Tuesday, 17 December 2013

Medical Billing Errors: What can go wrong? What can you do? - 6 -Billing begins

Medical Billing Errors: What can go wrong? What can you do? - 5 - Compiling the bill

Step 5: Billing begins


More than 30 people could be involved in this final stage, which begins with the hospital transforming the medical record into a universal bill that it submits as a claim to the insurance company. This stage ends with a patient receiving a bill for the balance. There are twists and turns along the way that can cause delays and denials.
Final review
At this point, technology begins to take a lead role. An electronic universal bill is complete. The hospital's computer system processes the bill to clear the insurance company's payment systems and automatically generates a statement to the patient that shows the treatment and services provided. This is not a bill. It simply lists the treatment received.

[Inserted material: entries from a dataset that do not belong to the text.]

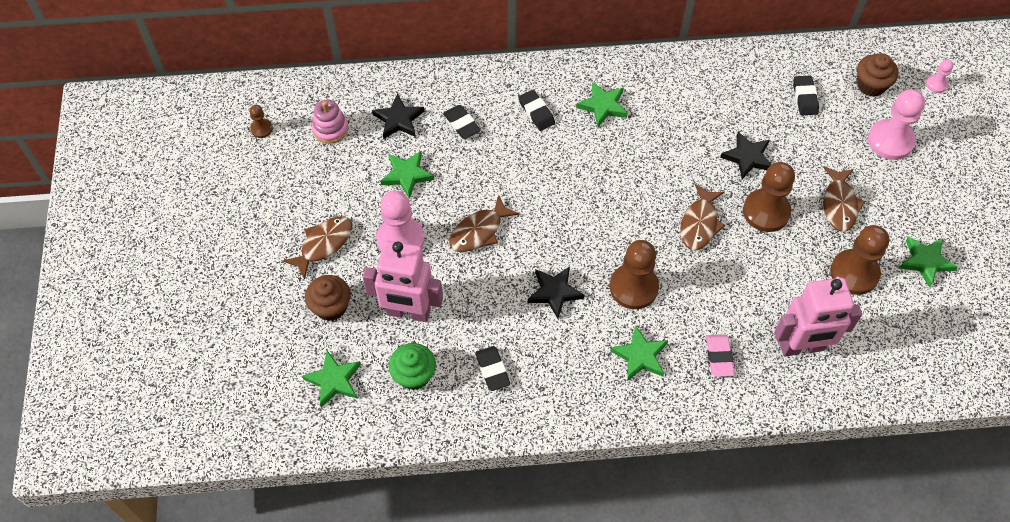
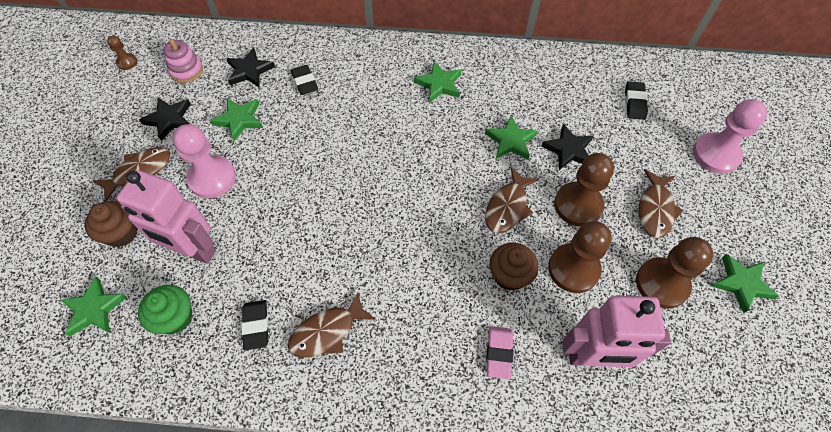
camera: 10 degrees right, 0 degrees up
(479, 231) = (289, 181): brown fish -> brown fish (327, 332)
(536, 112) = (376, 81): black eraser -> none
(554, 292) = (344, 254): black star -> black star (169, 119)
(633, 287) = (425, 261): brown pawn -> brown pawn (573, 269)
(640, 356) = (414, 337): green star -> green star (510, 141)
(871, 85) = (702, 100): brown cupcake -> brown cupcake (509, 275)
(936, 84) = (768, 108): pink pawn -> none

• The bill is run through the hospital's computer software that acts as a "claims scrubber," flagging problems and customizing the claim in accordance with each insurance company's individual requirements -- an upfront effort by the hospital to keep the claim from being rejected.
• A so-called "clean" claim is one that moves through the hospital's scrubber without a hitch and is ready to be transmitted to the insurer.
• A "failed" claim is one that's kicked back from the claims scrubber to a hospital billing specialist for more work. (Billing specialists develop expertise on the requirements of specific insurance companies, and bills are assigned to them based on the insurance company involved.)
In the case of a failed claim, the billing specialist must figure out the problems with the claim. Then that person often must speak with a clinical case manager or several members of the medical staff. For example, a claim might fail to clear the scrubber because it appears that a patient had blood work done too often. The billing specialist will then contact the medical staff to request documentation on why the tests were repeated.
"You could have three to four things happen on any one claim," said Summa's Kevin Theiss. The billing process is all about "eliminating the obstacles for payment."
Loop: With each problem on a "failed" claim, the last several steps must be repeated and could involve about a dozen people.
Submission for payment
Once it passes the scrubber, a claim is submitted to the insurance company. Most claims are transmitted electronically, but some insurance companies don't accept electronic submissions and require paper copies of the claim to be mailed. This can add several people to the process.
• Four things could happen at this point: The claim could be accepted and processed for payment; it could be rejected outright, which might happen if an insurance company believes the patient isn't one of its members; the claim could be kicked back for additional documentation; or all or part of the claim could be denied.
• At this point, the insurance company usually sends the patient an "explanation of benefits," or EOB, showing the medical treatment received, its cost and how much is covered by insurance. This is not a bill. But it often triggers calls from patients to customer service representatives for the hospital and insurance company. A different person usually picks up the phone each time a patient calls, and that could dramatically increase the number of people who could affect the bill.
• If a claim is kicked back for additional documentation, a hospital follow-up specialist may contact a case manager and a medical records person to get additional paperwork to send to the insurance company. If that paperwork doesn't have sufficient detail, the follow-up specialist may have to go back to a member of the hospital's clinical staff. This happens frequently on large claims of $100,000 or more.
Loop: When the hospital is satisfied with the payments, it repeats the process with a secondary insurer, if any, beginning with the claims scrubber and often a new billing specialist. This would involve several more people.
The patient receives a bill
Once the hospital and insurance company agree on the payment, a bill is sent to the patient. While some hospitals wait to send the bill to the patient at this point in the process, others send a bill earlier, before questions about insurance payments are completely resolved.
• In the final stage, there can be numerous customer service representatives for the hospital and insurance company who respond to patient calls for clarification or more information. In some cases, the patient may challenge the claim, asking for more detailed information or medical records from the hospital or the insurance company.
The patient disputes the bill, doesn't pay
Some hospitals wait until disputes with a patient are fully resolved before turning unpaid balances over to collectors. Others do not.
• In as little as 45 days, hospitals often turn a bill over to a separate department that specializes in bill collection. This department will contact the patient to discuss payment.
• Often after 150 days the bill goes to an outside collection agency or lawyer who contacts the patient. Again, this could happen sooner for some hospitals.